John Boyd writes about fingerspitzengefuhl. When you see the term in writing, the author says, “This word is hard to translate.” Then the author says it means “fingertip touch.” That’s not a bad description, since in a sense it refers to interaction between fingers and the brain. It also refers to interaction between any part of the body and brain, and most broadly, interaction between you as a thinking entity and how you act.

Here are some examples of fingerspitzengefuhl that stay pretty close to the literal meaning:

  • Musical improvisation, sophisticated performance of a piece on the piano or any musical instrument
  • Skiing
  • Soaring, hang gliding
  • Chess
  • Military operations
  • Dogfighting
  • Swordfighting
  • Football, basketball, soccer, boxing, tennis, sports that set teams or individuals against each other
  • Dancing
  • Seduction
  • Negotiation

You have the idea now. A general definition that fits all these examples would be fine sensitivity, sure instinct or great situational awareness.

John Boyd tied this idea to the so-called OODA loop. The letters in this acronym stand for:

  • Observe
  • Orient
  • Decide
  • Act

Think of the OODA loop as a process, one that applies especially well to situations of conflict. For people who are good in these kinds of activites, the loop unfolds rapidly. We can discuss the OODA loop in greater detail later, especially in connection with Sun Tzu’s The Art of War, and Miyamoto Musashi’s The Book of Five Rings.

I’ve wanted to think about how fingerspitzengefuhl and the OODA loop might apply to civil conflict.

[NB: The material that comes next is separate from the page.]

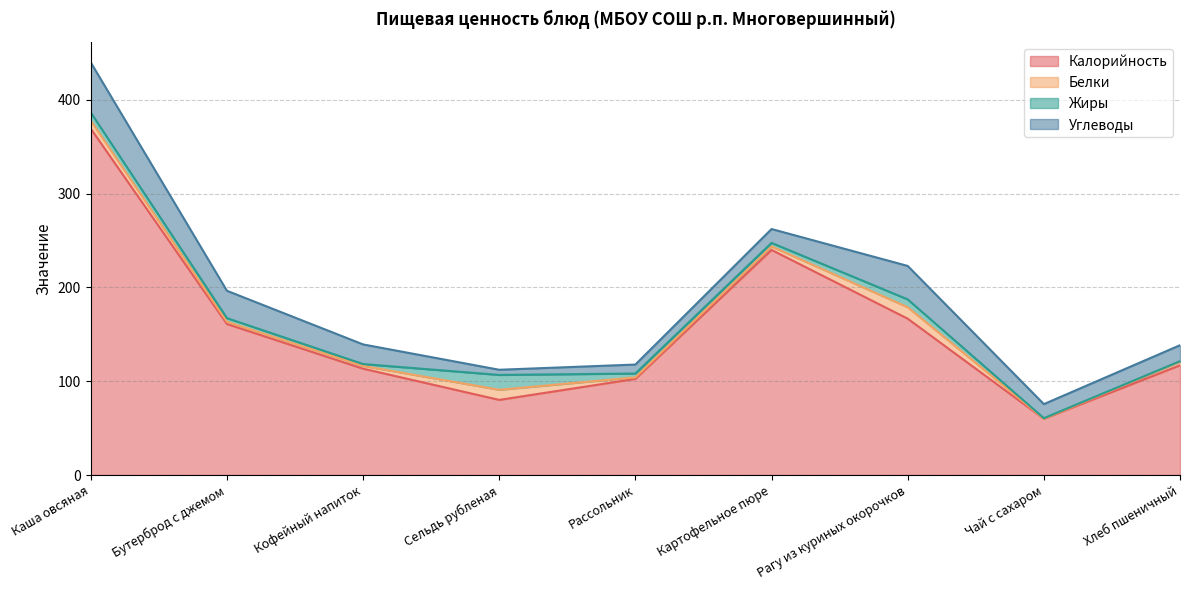

How many lines are shown in the chart?

4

You know from past posts that I have advocated planned, non-violent resistance to our government. I believe this resistance must come from the states. They are the political actors best equipped to secure freedom. Citizens acting together within their own states have the best chance of success. We need a handbook to guide state resistance to the federal government.

Since I started with a reference to John Boyd’s work, we’ll end this post the same way. Ten years ago, I bought Robert Coram’s biography of John Boyd for my dad, who like Boyd was a fighter pilot. My dad fought in World War II; Boyd fought in the Korean War. If you like to read biographies of leaders, pick up Boyd: The Fighter Pilot Who Changed the Art of War. If you hear an echo of Sun Tzu in that title, that’s not an accident.

Boyd developed a theory of warfare – and of conflict more generally – that emphasizes psychological elements of conflict. We can’t briefly summarize his fairly complex theories here. Instead, download this well edited version of his comprehensive slide deck, Patterns of Conflict. It is worth your time.

In connection with a handbook for civil resistance, useful for states as they interact with the federal government, we should keep some big questions in mind. How do republics fail or fall? Why does the government that husbands the republic lose its authority and effectiveness? Lastly, why do leaders fail so spectacularly, and others succeed? We want to keep these questions in the background as we consider effective means to save ourselves.